A new state law aims to help property owners impacted by storms earlier this year, but without financial assistance from the state, local governments may not implement it.
Signed by Gov. Andrew Cuomo last week, the Hurricane Irene and Tropical Storm Lee Assessment Relief Act lets local governments and school districts provide tax relief - including refunds - to people whose property was significantly devalued by the storms, which occurred between Aug. 26 and Sept. 7.
The law covers 34 counties, including Essex and Clinton, that were declared federal disaster areas. It lets eligible municipalities - defined as any village, town, city or school district wholly or partially within a designated county, or a county itself - grant assessment relief to property owners who saw their entire parcel's value diminished by more than 50 percent as a result of the storms. That would mean school districts would refund some of such property owners' taxes billed in September, and towns and counties would do the same for their taxes billed in January.

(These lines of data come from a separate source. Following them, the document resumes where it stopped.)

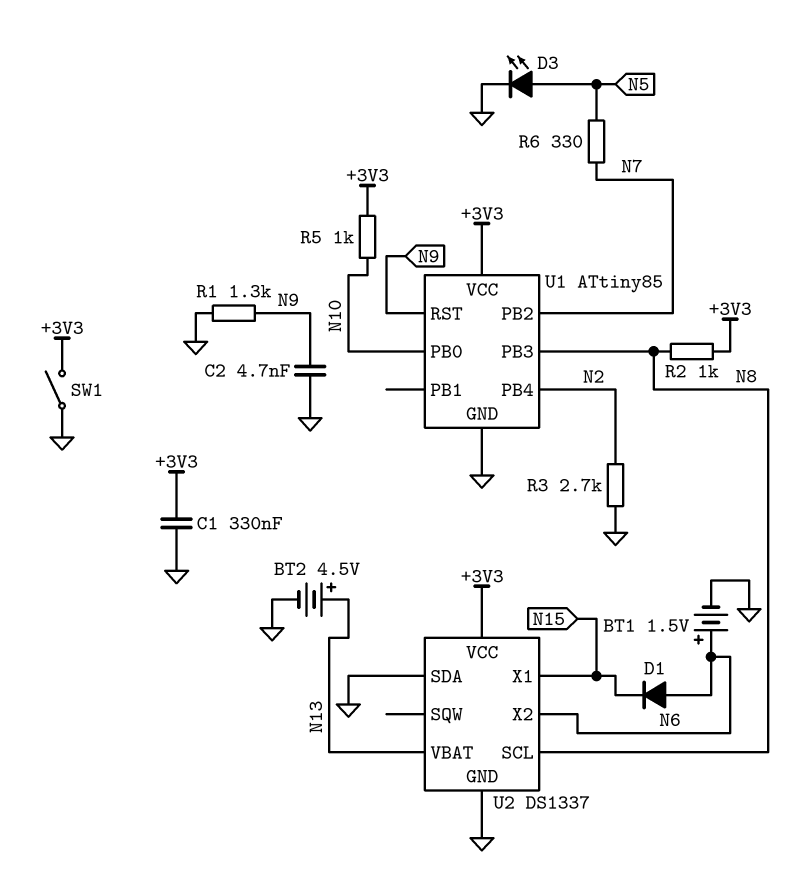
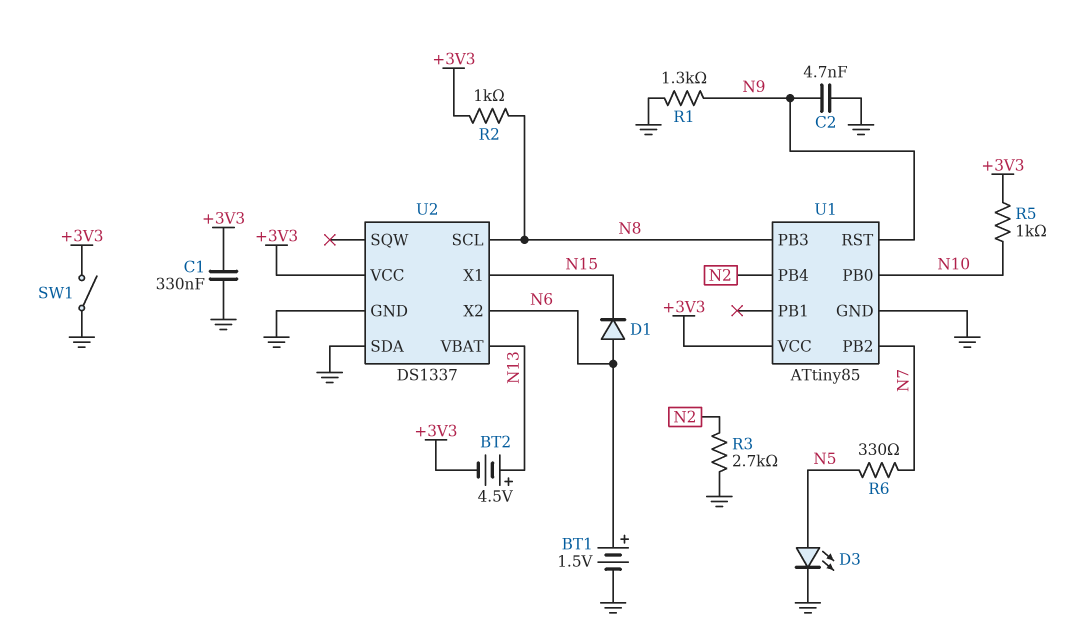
BT2: 4.5V (plus N13, minus GND) -> 4.5V (plus N13, minus +3V3)

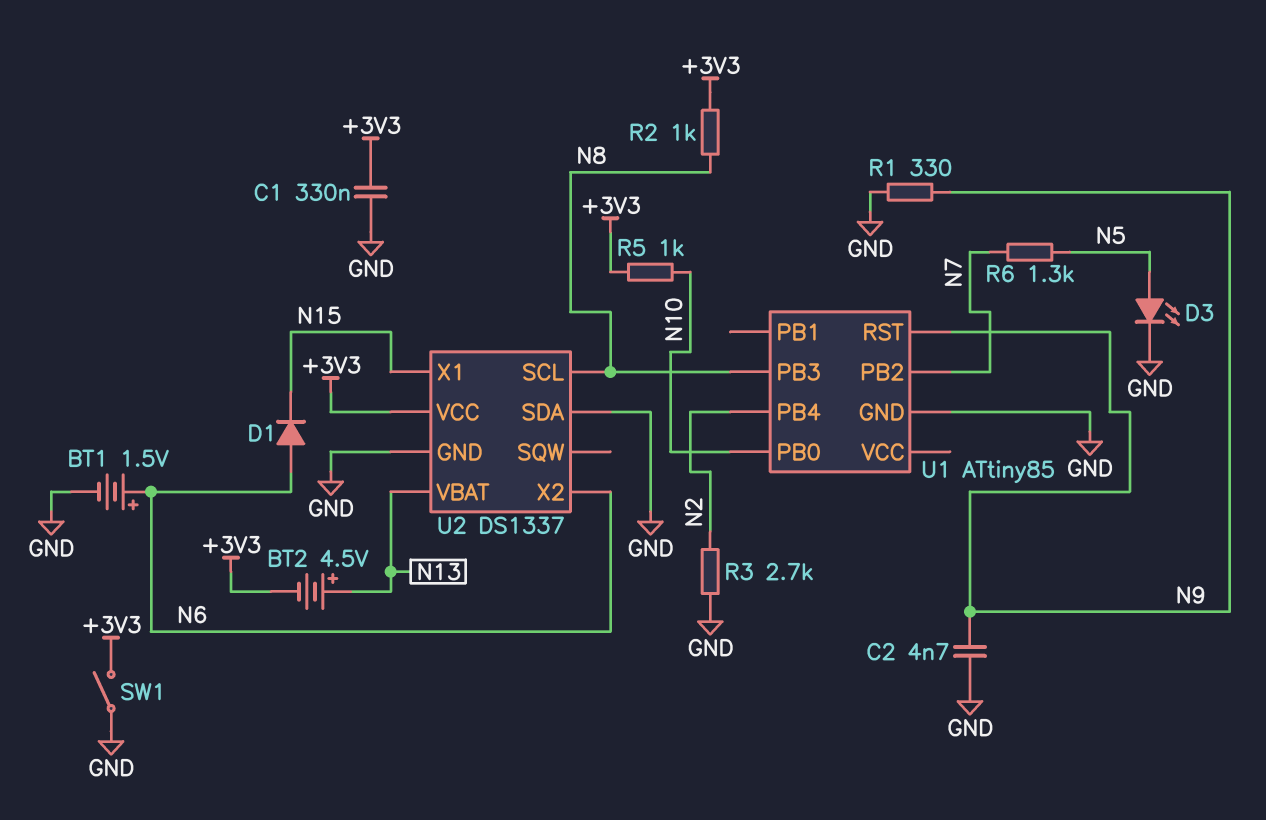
R1: 1.3k (GND, N9) -> 330 (GND, N9)
R6: 330 (N5, N7) -> 1.3k (N5, N7)
U1 pin VCC: +3V3 -> none

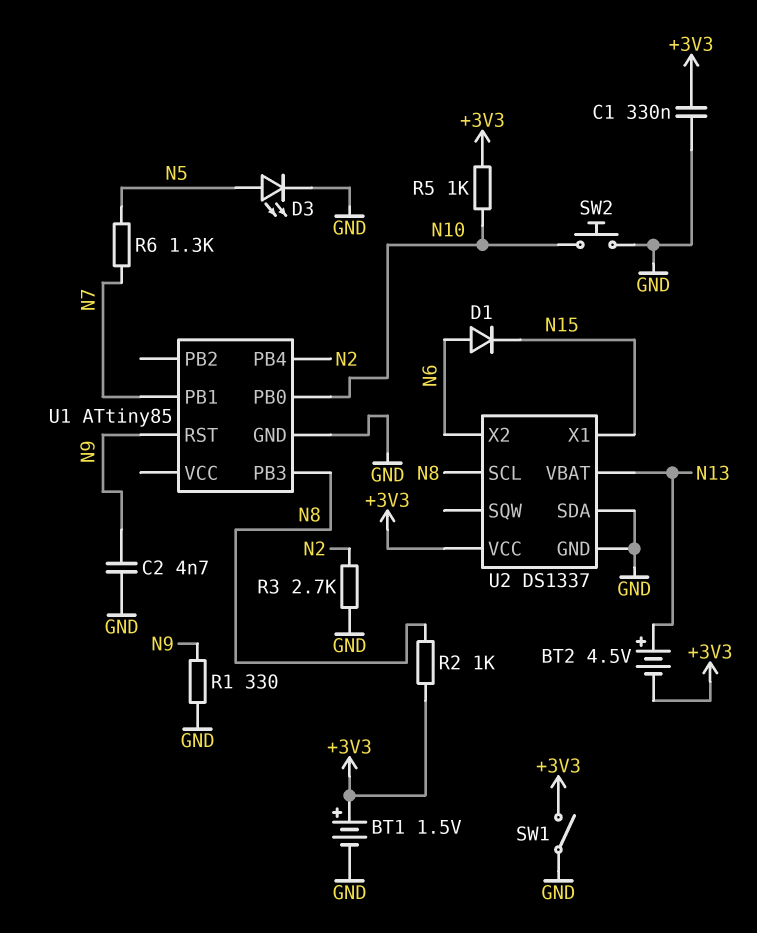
BT1: 1.5V (plus N6, minus GND) -> 1.5V (plus +3V3, minus GND)
SW2: none -> button (GND, N10)
U1 pin PB1: none -> N7
U1 pin PB2: N7 -> none

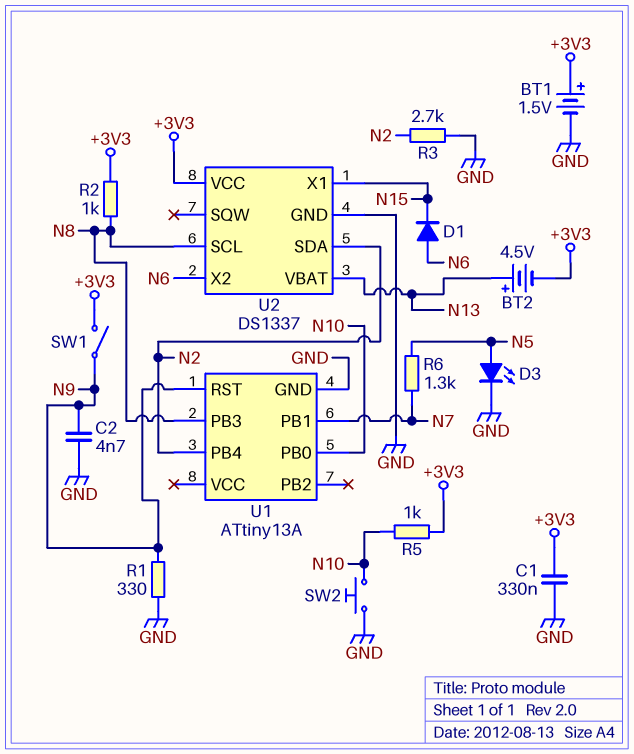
SW1: switch (+3V3, GND) -> switch (+3V3, N9)
U1: ATtiny85 -> ATtiny13A
U2 pin SDA: GND -> N2

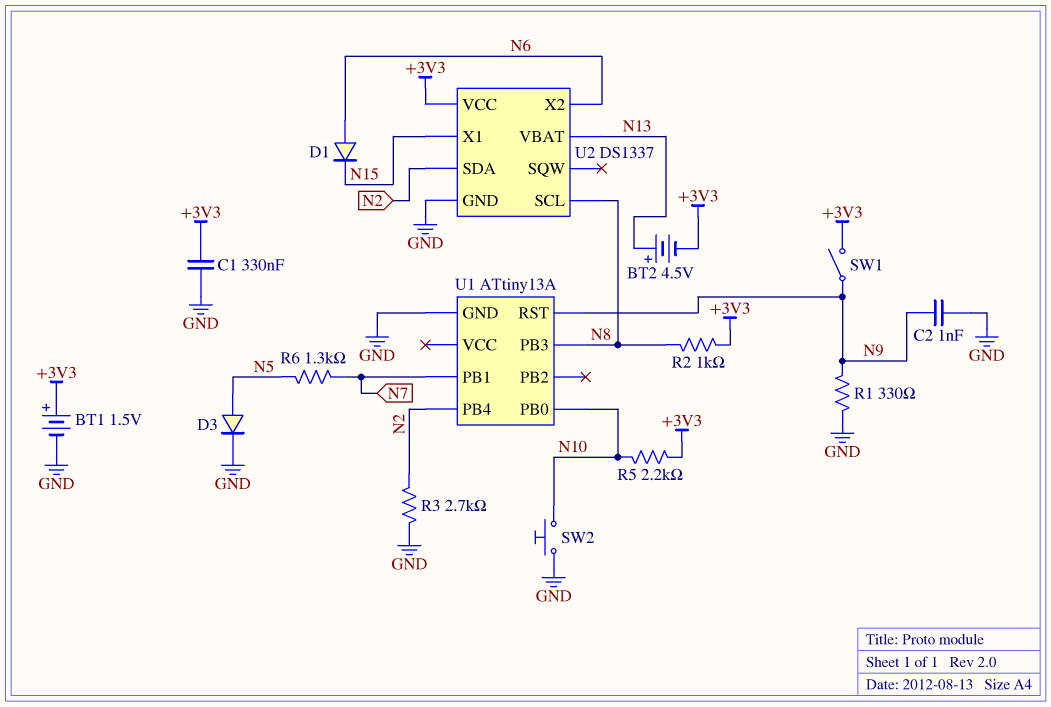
C2: 4.7nF (GND, N9) -> 1nF (GND, N9)
D3: LED (A N5, K GND) -> diode (A N5, K GND)
R5: 1k (+3V3, N10) -> 2.2k (+3V3, N10)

Angie and Russ Cook’s house on state Route 73 in Keene Valley, seen here on Wednesday, is jacked up to be repaired following major damage caused by Tropical Storm Irene. A new state law might provide tax assessment relief for the Cooks, but Angie Cook said if it threatens the town’s financial situation, she wouldn’t pursue it.
(Photo — Martha Allen)
To opt into the law, a municipality must pass a resolution adopting its provisions by Jan. 23, 2012. Geoff Gloak of the state Office of Real Property Services said once that happens, a property owner would need to provide evidence to an assessor that the value of their property was reduced by 50 percent or more as a result of the storms. That evidence could include photographs, insurance statements or paperwork from the Federal Emergency Management Agency.
"It's going to be the assessor's determination, really," Gloak said. He stressed that the law applies to an entire parcel, not just a building.

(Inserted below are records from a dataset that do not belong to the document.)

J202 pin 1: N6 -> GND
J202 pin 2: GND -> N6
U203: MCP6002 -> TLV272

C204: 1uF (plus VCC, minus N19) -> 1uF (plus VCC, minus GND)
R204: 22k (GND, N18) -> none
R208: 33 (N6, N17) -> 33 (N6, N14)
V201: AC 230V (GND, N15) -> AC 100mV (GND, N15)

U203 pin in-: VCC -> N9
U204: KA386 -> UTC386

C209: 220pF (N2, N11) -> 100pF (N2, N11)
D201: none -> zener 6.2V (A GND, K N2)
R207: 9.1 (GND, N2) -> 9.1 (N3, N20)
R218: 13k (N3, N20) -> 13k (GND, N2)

According to Gloak, tentative assessment rolls are generally based on the condition a property is in as of the "taxable status date," March 1.
"If you own a home, and God forbid your home burns down March 2, when you get your school tax bill in September and then your county and town tax bill in January, it's going to be based on the condition of that property on March 1," Gloak said. "So in other words, you're going to pay taxes on your property as if your house was still there."

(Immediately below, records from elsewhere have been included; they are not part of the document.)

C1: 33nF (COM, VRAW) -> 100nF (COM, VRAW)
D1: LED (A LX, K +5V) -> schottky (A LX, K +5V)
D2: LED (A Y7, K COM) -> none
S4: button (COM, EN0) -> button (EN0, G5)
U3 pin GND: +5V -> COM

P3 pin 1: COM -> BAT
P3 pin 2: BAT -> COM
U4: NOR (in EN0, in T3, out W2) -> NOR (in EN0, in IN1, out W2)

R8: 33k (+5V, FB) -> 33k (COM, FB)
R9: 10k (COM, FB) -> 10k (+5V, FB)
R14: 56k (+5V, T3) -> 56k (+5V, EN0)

That's the problem faced by many taxpayers in hard hit communities like the towns of Keene and Jay, which Irene hit hard when brooks and rivers raged over their banks Aug. 28. But unlike the person whose house burngs down, Irene victims now have a chance for tax relief.
Jay town Supervisor Randy Douglas and Keene town Supervisor Bill Ferebee held a meeting Wednesday morning with Donna Bramer, assessor for both towns; Charlie Lewis, director of Essex County Real Property Tax Services; and Todd Anthony from ORPS. Douglas told the Enterprise the meeting focused on the law and its implications.
Douglas said that according to Bramer, between 44 and 52 properties in the town of Jay would qualify for assessment relief. If all those property owners file for refunds, Douglas estimated it would cost $500,000 to $600,000.
"Here's my problem with it: In theory, it's a great idea, but it doesn't do anything for us," he said. "It just shifts the costs. Unless I'm interpreting it wrong, we've already passed our budgets, we stayed within the 2 percent property tax cap on the town levels, and now you want us to go back to the same budgets in 2012 and reimburse property taxes. Where are we going to get that?"
Douglas noted that his town has already borrowed $3 million to clean up and rebuild public works after Irene, including road and bridge repairs, and the town is still waiting for federal relief from flooding that started in the spring. He said he would love to be able to go to those 44 to 52 taxpayers and say, "Look, I've got something for you; we're going to reduce your property taxes."
But Douglas said that's something the town can't afford to do.
"You can't get blood from a stone," he said. "It's not that I wouldn't want to. But this doesn't help. It's just a cost shift to other taxpaying citizens, and I just can't do it. I'd have to borrow the money to do it."
Angie Cook, who along with her husband Russ owns a home on state Route 73 in Keene Valley, said her property was damaged to the tune of $50,000 to $60,000. They bought it for about $114,000, so it may or may not qualify for tax relief. The house itself currently sits on stilts about 10 feet off the ground, being repaired. Cook and her family are temporarily living nearby in a home owned by someone she knows through her employer.
Cook said it would be beneficial to take advantage of the assessment relief, but she added that if taking a refund would add to the town's financial burden, she couldn't do it.
"We had so many people come into our home after the flood, and Bill Ferebee was one of them," Cook said. "We wouldn't have been able to do it without everyone who surrounded us through this whole thing. I would feel a little bit like I was stabbing the hand that feeds me by doing that."
State Sen. Betty Little told the Enterprise the law was written with the intent of giving local governments the ability to opt out. The state couldn't fund the tax relief itself but still gave local governments a way to do it, she explained.
Little said Sen. Jim Seward has introduced legislation that would provide a tax credit to property owners who saw their homes devalued by the storms.
"I don't know if there's funding for that at this time," Little said, "but I think that we'll look at a lot of these things in January and see what we can do."